• やること
本文によれば、LPS 10.0mg/kg投与時にAT-III 500U/kgを投与した群の生存率は何%だったか。

重症敗血症に対して行われるアンチトロンビンIII (AT-III)投与には,凝固機能抑制以外にも血管内皮機能調節作用が期待されている。今回われわれは,エンドトキシン(LPS)投与ラットを用いて,AT-III大量投与が血管内皮細胞の血管作動因子産生に及ぼす影響を検討した。対象と方法:Wistarラットに中心静脈カテーテルを挿入して,翌日よりLPSを24時間かけて静脈内に持続投与し敗血症モデルとした。そして,これと同時にAT-III 250U/kgもしくは500U/kgを24時間静脈内に持続投与して,投与終了時における生存率,およびprostaglandin (PG)I
2やendothelin-1を含む各種血中マーカーの測定を行った。なお,コントロールとしてAT-IIIの代わりに生理食塩水のみを投与する群も設定した。結果と考察:LPS 10.0mg/kg投与時のコントロール群の生存率は0%であったが,250U/kg投与群では50% (p<0.05), 500U/kg投与群では100%とAT-III投与による著しい生存率の改善がみられた(p<0.01)。つぎに,LPS 1.25mg/kg投与時のAT-III活性は250, 500U/kgの投与により,それぞれ有意に上昇し,両群で共に200%以上に達していた(各々p<0.05)。そして臓器障害の指標としたALTやBUNの上昇は有意に抑制されていた。また,血管拡張や血小板凝集抑制作用をもつPGI
2の代謝産物である6-keto-PGF
1αは,LPSの投与により正常の約2倍に増加したが,AT-III 500U/kg投与により,さらに3倍近くまで増加がみられた(p<0.05)。一方,PGI
2とは逆に血管収縮作用をもつendothelin-1はLPS投与により正常の約7倍に増加がみられたが,AT-III投与による影響はみられなかった。以上の結果から,LPS投与ラットにおいて,AT-IIIはとくに大量投与を行った場合には,血管内皮細胞に作用してPGI
2産生を刺激し,これが抗凝固作用とあいまって臓器保護的に作用し,生存率の改善に結びついているものと考えた。

保存済みの項目
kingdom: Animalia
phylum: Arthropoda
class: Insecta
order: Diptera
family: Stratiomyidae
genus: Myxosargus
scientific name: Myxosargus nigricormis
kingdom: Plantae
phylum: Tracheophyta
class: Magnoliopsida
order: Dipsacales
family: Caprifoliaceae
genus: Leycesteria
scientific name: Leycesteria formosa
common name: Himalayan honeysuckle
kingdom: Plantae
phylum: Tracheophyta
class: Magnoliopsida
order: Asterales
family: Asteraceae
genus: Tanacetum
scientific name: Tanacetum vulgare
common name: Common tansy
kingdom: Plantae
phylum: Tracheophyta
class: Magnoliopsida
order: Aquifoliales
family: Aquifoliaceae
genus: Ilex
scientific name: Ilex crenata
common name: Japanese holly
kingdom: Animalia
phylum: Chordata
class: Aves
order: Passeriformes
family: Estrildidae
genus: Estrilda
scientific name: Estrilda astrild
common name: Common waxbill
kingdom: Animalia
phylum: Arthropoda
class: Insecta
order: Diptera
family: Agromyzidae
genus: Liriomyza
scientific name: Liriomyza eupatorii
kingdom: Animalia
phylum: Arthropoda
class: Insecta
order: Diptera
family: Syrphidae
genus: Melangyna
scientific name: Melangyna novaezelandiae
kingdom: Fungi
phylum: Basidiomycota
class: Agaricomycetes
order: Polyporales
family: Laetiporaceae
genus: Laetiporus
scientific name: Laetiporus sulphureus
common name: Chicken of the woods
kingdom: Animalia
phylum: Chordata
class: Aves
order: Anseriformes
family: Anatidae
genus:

• 出力結果
100%だった。